WHAT TO DO:
(a) For each statement below, say yes or no according to the article on the suicide prevention trust, and quote the words of the article that decide it. (i) The trust operates throughout New Zealand. (ii) Mr Gielen spoke to Ms Kerr as soon as he arrived at the wake. (iii) Relationship Services asked to be taken off the trust's card.
(b) According to the article on the suicide prevention trust, in which town did Mr Gielen urge Morna Kerr to start a counselling group?

PROVIDED PASSAGE:
-.-.-

Jack Gielen's New Zealand Suicide Prevention Trust, which only operates in the Waikato, has been labelled "dangerous" and "inappropriate" by other counselling groups and the Youth Development Ministry.
Sharyn Kerr first met Mr Gielen at her 16-year-old son's funeral in December.
After the service, he came back to Ms Kerr's house for the wake where he circulated among family members for two hours.
Mr Gielen did not approach Ms Kerr until he was about to leave. He told her he feared Ms Kerr's elder son might go on to commit suicide.
Ms Kerr said she was shocked by Mr Gielen's advance.
"You're traumatised any way. For someone to be saying that might happen is too much."
Mr Gielen later gave Ms Kerr's sister-in-law, Morna Kerr, a training booklet and encouraged her to set up a counselling group in her home town of Te Awamutu.
"I could have been anyone, he didn't do a police check or anything," Morna Kerr said.
The booklet stresses the need for counsellors to go through "cleansing rituals" after speaking with relatives of the bereaved. These include sprinkling yourself with water, symbolically flicking away negative energy, and "lying on your back in the cruciform position, lying in the wounds of Jesus".
Youth Development Ministry suicide prevention national co-ordinator Sue van Daatselaar said the trust's literature was not backed by any research. The trust had misrepresented suicide rates in New Zealand and wrongly blamed the increasing rates of suicide on feminism and political correctness.
The trust has been handing out wallet-sized cards featuring an 0800 number on the front, and a list of organisations on the back.
But some of those -- Hamilton's Rape and Sexual Abuse Healing Centre, Relationship Services, and the Union of Fathers -- have all asked to be removed from the card.
Suicide Prevention Information New Zealand, an organisation contracted by the Government to provide information about suicide prevention, said the trust's methods were not ethical.

-.-.-

GIVEN ENTRIES:

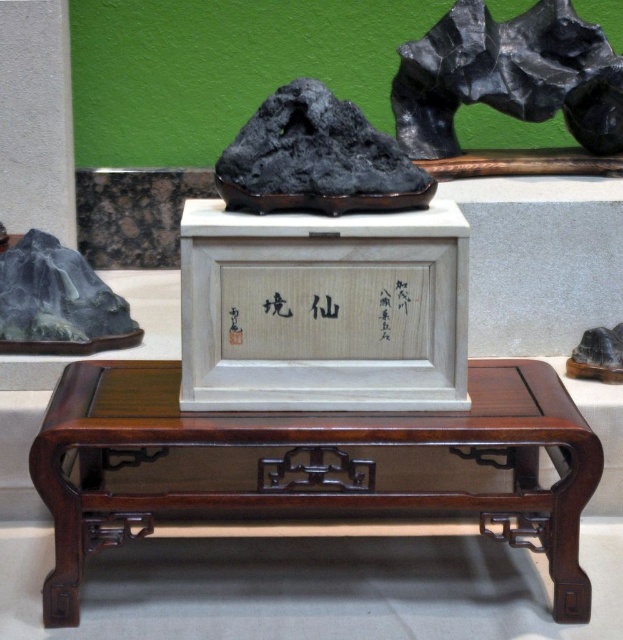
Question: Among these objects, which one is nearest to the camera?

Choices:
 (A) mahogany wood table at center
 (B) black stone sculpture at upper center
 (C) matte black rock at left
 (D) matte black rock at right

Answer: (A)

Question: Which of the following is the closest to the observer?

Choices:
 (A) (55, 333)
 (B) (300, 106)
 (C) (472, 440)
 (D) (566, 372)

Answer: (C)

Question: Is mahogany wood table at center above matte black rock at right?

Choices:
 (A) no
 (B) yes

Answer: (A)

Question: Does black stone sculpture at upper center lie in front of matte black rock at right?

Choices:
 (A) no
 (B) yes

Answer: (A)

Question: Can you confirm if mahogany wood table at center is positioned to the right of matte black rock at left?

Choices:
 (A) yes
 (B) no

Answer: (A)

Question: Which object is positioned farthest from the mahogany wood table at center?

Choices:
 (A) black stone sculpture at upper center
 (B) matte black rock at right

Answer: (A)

-.-.-

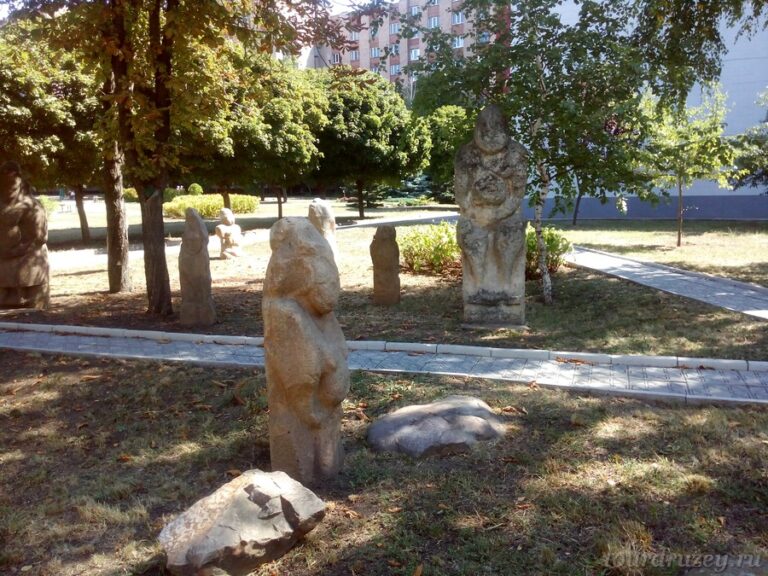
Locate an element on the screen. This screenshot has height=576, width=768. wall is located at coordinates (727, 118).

-.-.-

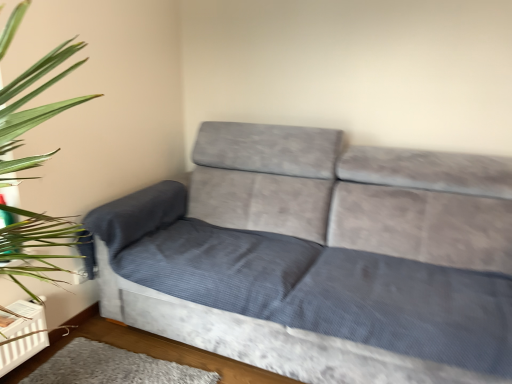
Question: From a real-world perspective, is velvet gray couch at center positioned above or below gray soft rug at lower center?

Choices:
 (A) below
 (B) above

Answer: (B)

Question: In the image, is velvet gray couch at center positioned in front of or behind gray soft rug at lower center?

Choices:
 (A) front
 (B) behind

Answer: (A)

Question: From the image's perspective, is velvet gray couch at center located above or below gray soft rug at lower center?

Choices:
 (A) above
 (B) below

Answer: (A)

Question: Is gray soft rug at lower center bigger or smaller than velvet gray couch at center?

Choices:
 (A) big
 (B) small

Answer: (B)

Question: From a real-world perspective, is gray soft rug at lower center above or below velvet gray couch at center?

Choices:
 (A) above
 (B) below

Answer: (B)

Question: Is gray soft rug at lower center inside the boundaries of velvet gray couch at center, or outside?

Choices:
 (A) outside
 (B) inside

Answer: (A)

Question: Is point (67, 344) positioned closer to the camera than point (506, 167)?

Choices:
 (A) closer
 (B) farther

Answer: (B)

-.-.-

TASK-BY-TASK OUTPUTS:
(a)
(i) No: "which only operates in the Waikato"
(ii) No: "Mr Gielen did not approach Ms Kerr until he was about to leave."
(iii) Yes: "Relationship Services, and the Union of Fathers -- have all asked to be removed from the card."

(b) Te Awamutu, her home town.